1.5-2 lb grass-fed, grass finished beef stew meat
2 onions, sliced
2 stalks celery, roughly chopped
4 carrots, roughly chopped (I don’t eat carrots, my older son does)
8 oz sliced mushrooms
3 cloves garlic, minced
1 lb. brussels sprouts
2 Tbs. Cassava flour
1/4 c. red wine
2 c. beef stock (grass-fed)
3 Tbs. balsamic vinegar
1 Tbs. fish sauce
1 Tbs. coconut aminos
2 bay leaves
1 tsp. thyme
- Season beef with salt and pepper. Turn Instant Pot on saute function, heat olive oil and brown meat in batches, and set aside in a bowl.

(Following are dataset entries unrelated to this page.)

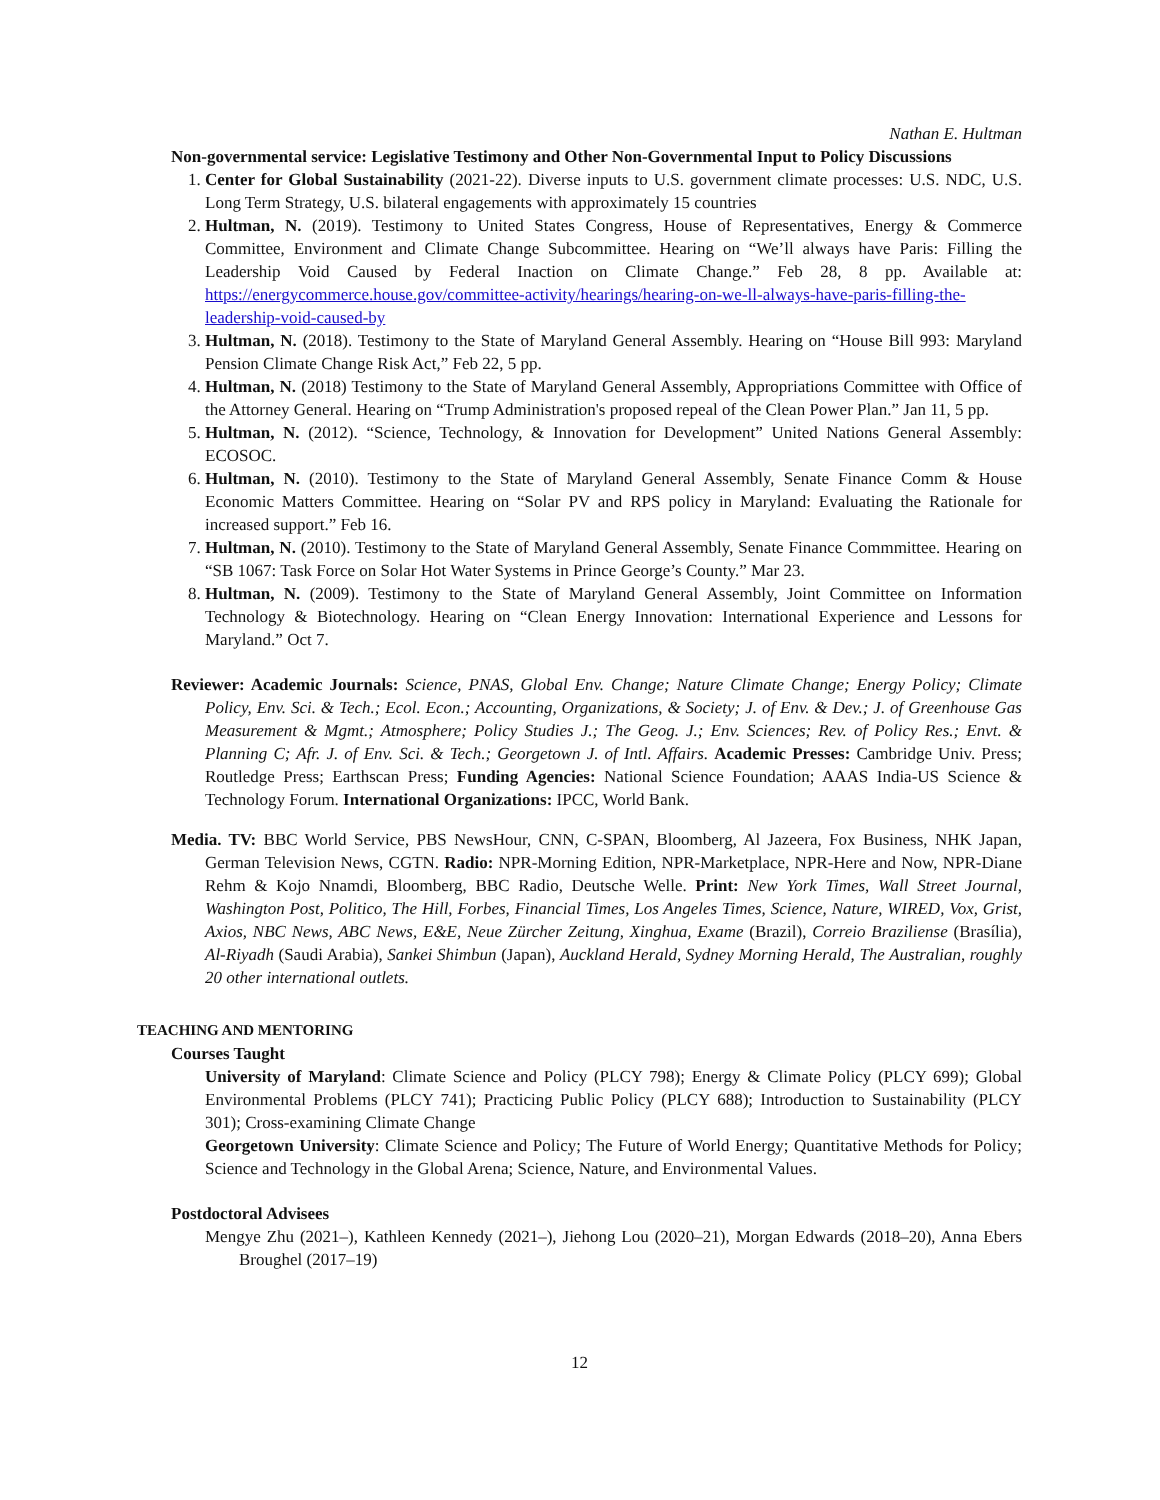Nathan E. Hultman
Non-governmental service: Legislative Testimony and Other Non-Governmental Input to Policy Discussions
1. Center for Global Sustainability (2021-22). Diverse inputs to U.S. government climate processes: U.S. NDC, U.S. Long Term Strategy, U.S. bilateral engagements with approximately 15 countries
2. Hultman, N. (2019). Testimony to United States Congress, House of Representatives, Energy & Commerce Committee, Environment and Climate Change Subcommittee. Hearing on “We’ll always have Paris: Filling the Leadership Void Caused by Federal Inaction on Climate Change.” Feb 28, 8 pp. Available at: https://energycommerce.house.gov/committee-activity/hearings/hearing-on-we-ll-always-have-paris-filling-the-leadership-void-caused-by
3. Hultman, N. (2018). Testimony to the State of Maryland General Assembly. Hearing on “House Bill 993: Maryland Pension Climate Change Risk Act,” Feb 22, 5 pp.
4. Hultman, N. (2018) Testimony to the State of Maryland General Assembly, Appropriations Committee with Office of the Attorney General. Hearing on “Trump Administration's proposed repeal of the Clean Power Plan.” Jan 11, 5 pp.
5. Hultman, N. (2012). “Science, Technology, & Innovation for Development” United Nations General Assembly: ECOSOC.
6. Hultman, N. (2010). Testimony to the State of Maryland General Assembly, Senate Finance Comm & House Economic Matters Committee. Hearing on “Solar PV and RPS policy in Maryland: Evaluating the Rationale for increased support.” Feb 16.
7. Hultman, N. (2010). Testimony to the State of Maryland General Assembly, Senate Finance Commmittee. Hearing on “SB 1067: Task Force on Solar Hot Water Systems in Prince George’s County.” Mar 23.
8. Hultman, N. (2009). Testimony to the State of Maryland General Assembly, Joint Committee on Information Technology & Biotechnology. Hearing on “Clean Energy Innovation: International Experience and Lessons for Maryland.” Oct 7.
Reviewer: Academic Journals: Science, PNAS, Global Env. Change; Nature Climate Change; Energy Policy; Climate Policy, Env. Sci. & Tech.; Ecol. Econ.; Accounting, Organizations, & Society; J. of Env. & Dev.; J. of Greenhouse Gas Measurement & Mgmt.; Atmosphere; Policy Studies J.; The Geog. J.; Env. Sciences; Rev. of Policy Res.; Envt. & Planning C; Afr. J. of Env. Sci. & Tech.; Georgetown J. of Intl. Affairs. Academic Presses: Cambridge Univ. Press; Routledge Press; Earthscan Press; Funding Agencies: National Science Foundation; AAAS India-US Science & Technology Forum. International Organizations: IPCC, World Bank.
Media. TV: BBC World Service, PBS NewsHour, CNN, C-SPAN, Bloomberg, Al Jazeera, Fox Business, NHK Japan, German Television News, CGTN. Radio: NPR-Morning Edition, NPR-Marketplace, NPR-Here and Now, NPR-Diane Rehm & Kojo Nnamdi, Bloomberg, BBC Radio, Deutsche Welle. Print: New York Times, Wall Street Journal, Washington Post, Politico, The Hill, Forbes, Financial Times, Los Angeles Times, Science, Nature, WIRED, Vox, Grist, Axios, NBC News, ABC News, E&E, Neue Zürcher Zeitung, Xinghua, Exame (Brazil), Correio Braziliense (Brasília), Al-Riyadh (Saudi Arabia), Sankei Shimbun (Japan), Auckland Herald, Sydney Morning Herald, The Australian, roughly 20 other international outlets.
TEACHING AND MENTORING
Courses Taught
University of Maryland: Climate Science and Policy (PLCY 798); Energy & Climate Policy (PLCY 699); Global Environmental Problems (PLCY 741); Practicing Public Policy (PLCY 688); Introduction to Sustainability (PLCY 301); Cross-examining Climate Change
Georgetown University: Climate Science and Policy; The Future of World Energy; Quantitative Methods for Policy; Science and Technology in the Global Arena; Science, Nature, and Environmental Values.
Postdoctoral Advisees
Mengye Zhu (2021–), Kathleen Kennedy (2021–), Jiehong Lou (2020–21), Morgan Edwards (2018–20), Anna Ebers Broughel (2017–19)
12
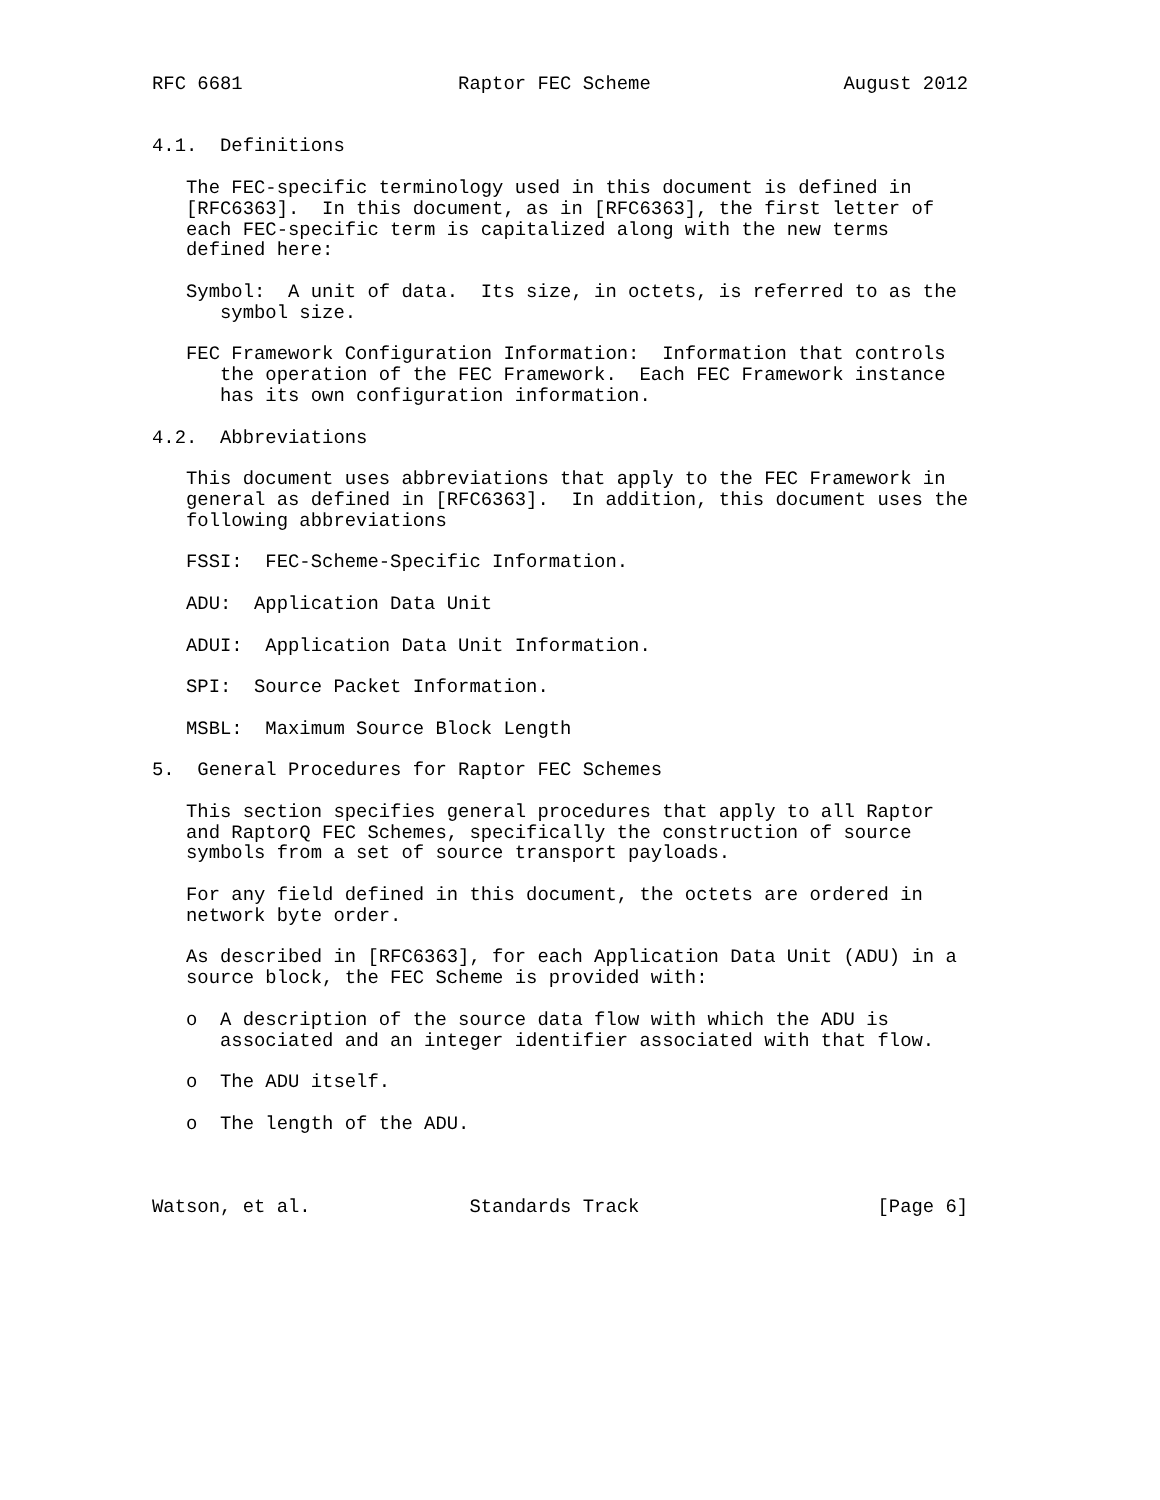RFC 6681                   Raptor FEC Scheme                 August 2012


4.1.  Definitions

   The FEC-specific terminology used in this document is defined in
   [RFC6363].  In this document, as in [RFC6363], the first letter of
   each FEC-specific term is capitalized along with the new terms
   defined here:

   Symbol:  A unit of data.  Its size, in octets, is referred to as the
      symbol size.

   FEC Framework Configuration Information:  Information that controls
      the operation of the FEC Framework.  Each FEC Framework instance
      has its own configuration information.

4.2.  Abbreviations

   This document uses abbreviations that apply to the FEC Framework in
   general as defined in [RFC6363].  In addition, this document uses the
   following abbreviations

   FSSI:  FEC-Scheme-Specific Information.

   ADU:  Application Data Unit

   ADUI:  Application Data Unit Information.

   SPI:  Source Packet Information.

   MSBL:  Maximum Source Block Length

5.  General Procedures for Raptor FEC Schemes

   This section specifies general procedures that apply to all Raptor
   and RaptorQ FEC Schemes, specifically the construction of source
   symbols from a set of source transport payloads.

   For any field defined in this document, the octets are ordered in
   network byte order.

   As described in [RFC6363], for each Application Data Unit (ADU) in a
   source block, the FEC Scheme is provided with:

   o  A description of the source data flow with which the ADU is
      associated and an integer identifier associated with that flow.

   o  The ADU itself.

   o  The length of the ADU.



Watson, et al.              Standards Track                     [Page 6]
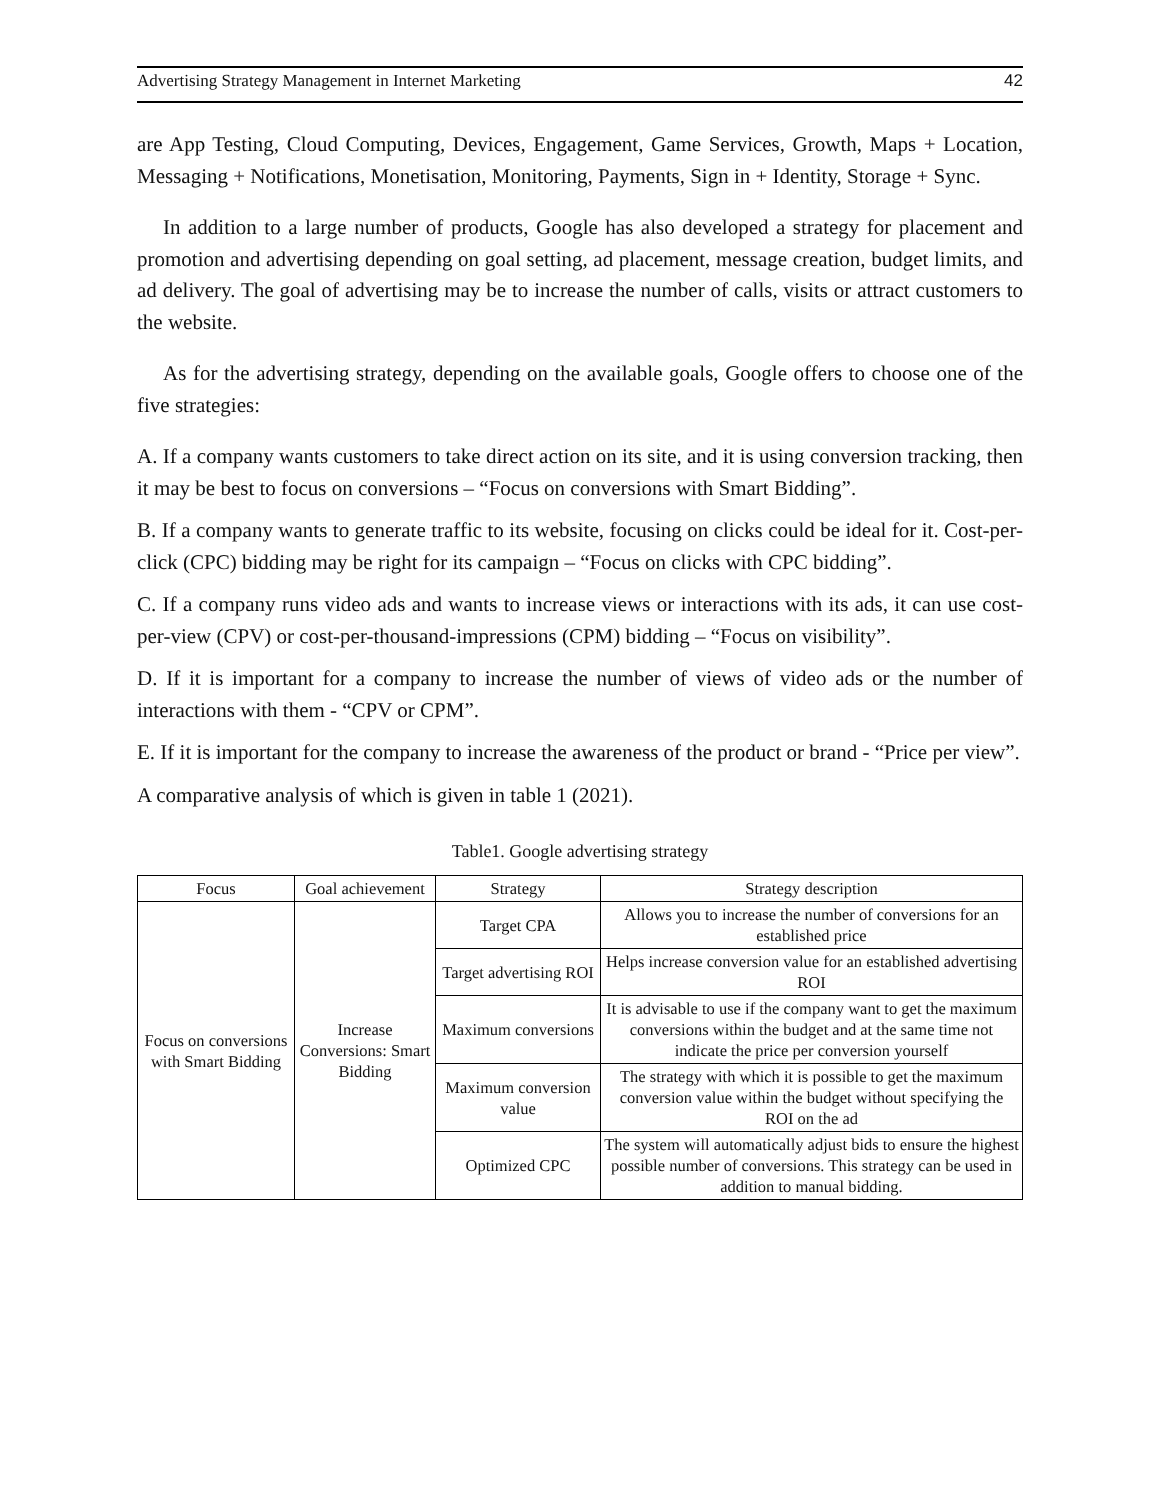Advertising Strategy Management in Internet Marketing 42
are App Testing, Cloud Computing, Devices, Engagement, Game Services, Growth, Maps + Location, Messaging + Notifications, Monetisation, Monitoring, Payments, Sign in + Identity, Storage + Sync.
In addition to a large number of products, Google has also developed a strategy for placement and promotion and advertising depending on goal setting, ad placement, message creation, budget limits, and ad delivery. The goal of advertising may be to increase the number of calls, visits or attract customers to the website.
As for the advertising strategy, depending on the available goals, Google offers to choose one of the five strategies:
A. If a company wants customers to take direct action on its site, and it is using conversion tracking, then it may be best to focus on conversions – “Focus on conversions with Smart Bidding”.
B. If a company wants to generate traffic to its website, focusing on clicks could be ideal for it. Cost-per-click (CPC) bidding may be right for its campaign – “Focus on clicks with CPC bidding”.
C. If a company runs video ads and wants to increase views or interactions with its ads, it can use cost-per-view (CPV) or cost-per-thousand-impressions (CPM) bidding – “Focus on visibility”.
D. If it is important for a company to increase the number of views of video ads or the number of interactions with them - “CPV or CPM”.
E. If it is important for the company to increase the awareness of the product or brand - “Price per view”.
A comparative analysis of which is given in table 1 (2021).
Table1. Google advertising strategy
| Focus | Goal achievement | Strategy | Strategy description |
| --- | --- | --- | --- |
| Focus on conversions with Smart Bidding | Increase Conversions: Smart Bidding | Target CPA | Allows you to increase the number of conversions for an established price |
| | | Target advertising ROI | Helps increase conversion value for an established advertising ROI |
| | | Maximum conversions | It is advisable to use if the company want to get the maximum conversions within the budget and at the same time not indicate the price per conversion yourself |
| | | Maximum conversion value | The strategy with which it is possible to get the maximum conversion value within the budget without specifying the ROI on the ad |
| | | Optimized CPC | The system will automatically adjust bids to ensure the highest possible number of conversions. This strategy can be used in addition to manual bidding. |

- Deglaze pot with wine, scraping bits and cooking to allow some of liquid to cook off. Add more oil if needed, then add onion, carrots and celery, allowing to brown and cook for a few minutes. Add garlic, mushrooms, and Brussels sprouts cooking for an additional 5-6 minutes, until softening.
- Toss meat with cassava flour and meat juices. Mix beef stock, balsamic, fish sauce and coconut aminos. Add meat and broth to pot, bay leaves and thyme and stir to mix.
- Close lid and start stew function. This will cook about 35 min. Allow to release pressure for 10 min.
- At this point, if the stew is not thick enough for your liking you can turn on the saute function and cook 10-15 min more. It was perfect for us without.